Besides four units of platelets, the woman was supported by a ₹3 lakh drug, given free of cost!
Amid the state's battle against the pandemic, Lucknow's King George's Medical University is leading the fight, catering to a large count of patients from all over Uttar Pradesh. As per the latest developments, the doctors at the institute have added another feather to their cap by helping an infected pregnant woman, with a rare immune disorder, to deliver with ease. Giving birth to a healthy baby girl, the 35-year-old woman won against the virus and the odd disease.
A moment of joy & relief for the father and the family!
Affected by 'Idiopathic Thrombocytopenic Purpura' (ITP), Deepika Tiwari was in a critical stage at the time of her delivery. This disease annihilates the blood platelets, thereby causing internal bleeding from the skin. Despite the uncertainties, the care and treatment by KGMU doctors aided the patient with a protected procedure.

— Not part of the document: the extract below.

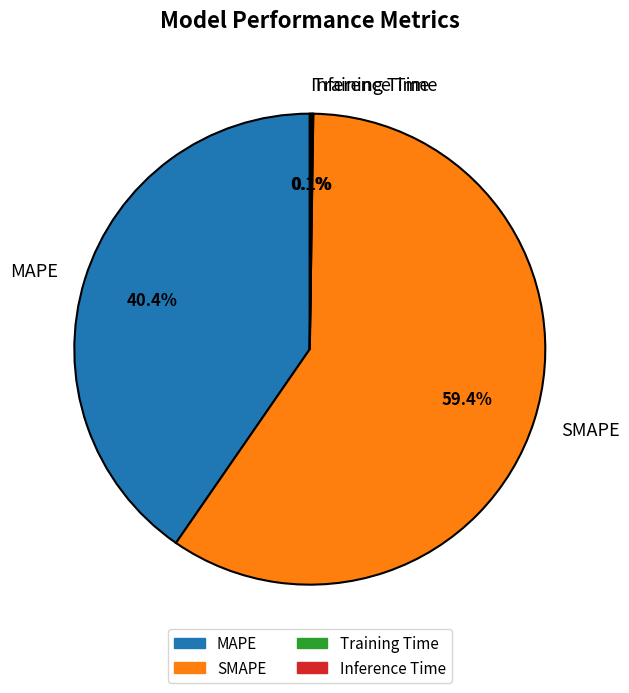

Which slice is the largest?

SMAPE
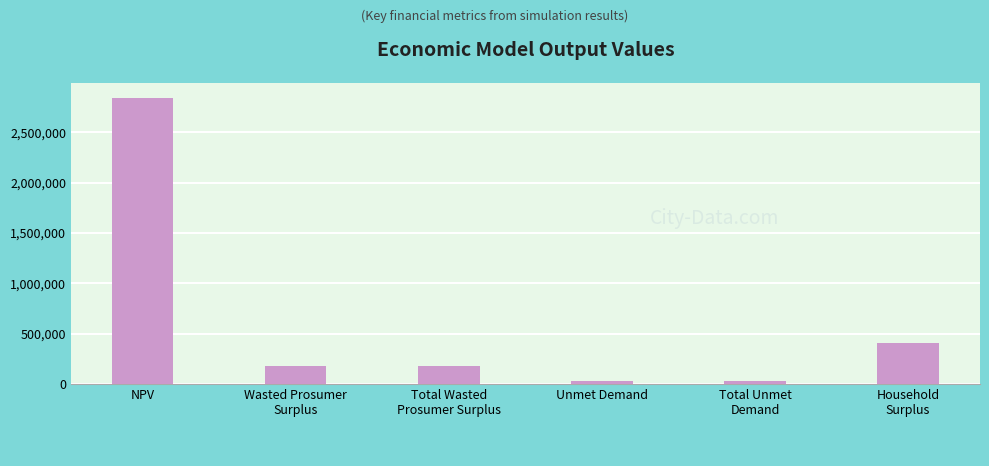

Are the bars horizontal?

No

After delivering the baby through C-section surgery, the mother and the child were both stable and healthy and they have been discharged now. Shailendra Tiwari, the father of the newborn was overjoyed to hear the good news. He recounted that tears rolled out of his eyes when he learned that the mother-daughter duo was fine and stable.
Dean, Medical and Head of Obstetrics and Gynaecology Department, Prof Uma Singh said, "Deepika Tiwari, with 38-week-and-six-day pregnancy, came to Queen Mary Hospital with a complaint of abdominal pain on May 15 where she was found COVID positive. As per the protocol, she was shifted to COVID hospital at the RALC building. Tests showed her platelet counts were 18,000 cells/microliter and also confirmed her as a patient of ITP."

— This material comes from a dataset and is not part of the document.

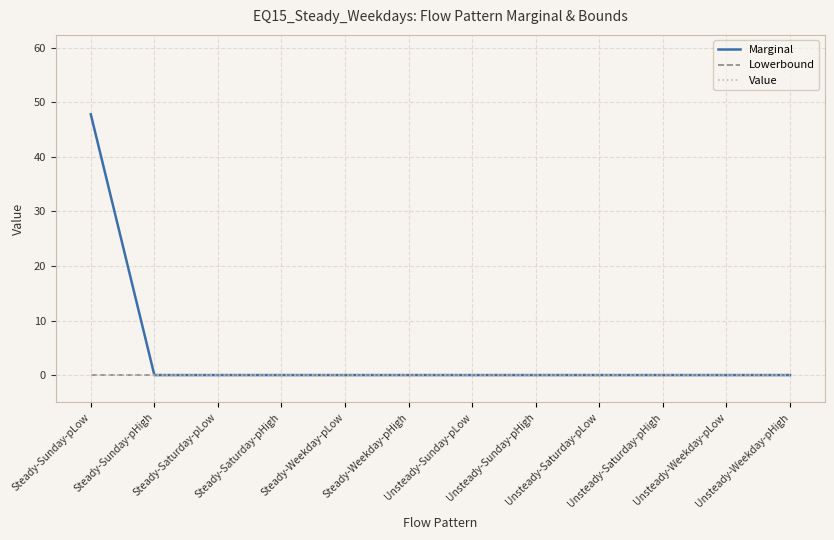

At which category is the sum across all series the highest?

Steady-Sunday-pLow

Drug worth ₹3 lakh given free of cost to the patient
As per doctors, both kids and adults can be affected by ITP. While the disease is self curable amongst children, it usually takes a long-term or chronic route for adults. The current statistics indicate that ITP is found to affect 3 amongst a population of 1 lakh individuals. One of the major concerns with this problem is the drop in platelet count, which amplifies the risk of bleeding. If the count goes below 10,000 units per microlitre, it becomes arduous to prevent internal bleeding and injuries.
In view of the complications, the pregnant woman was administered four units of platelets to help her with safe delivery. Further, Dr. Uma Singh informed that intravenous immunoglobulin 80 GM, which costs ₹3 lakhs, was given free of cost to this patient. In recognition of the staff's efforts, KGMU vice-chancellor Lt-Gen Bipin Puri applauded the doctors of the gynaecology department for this accomplishment.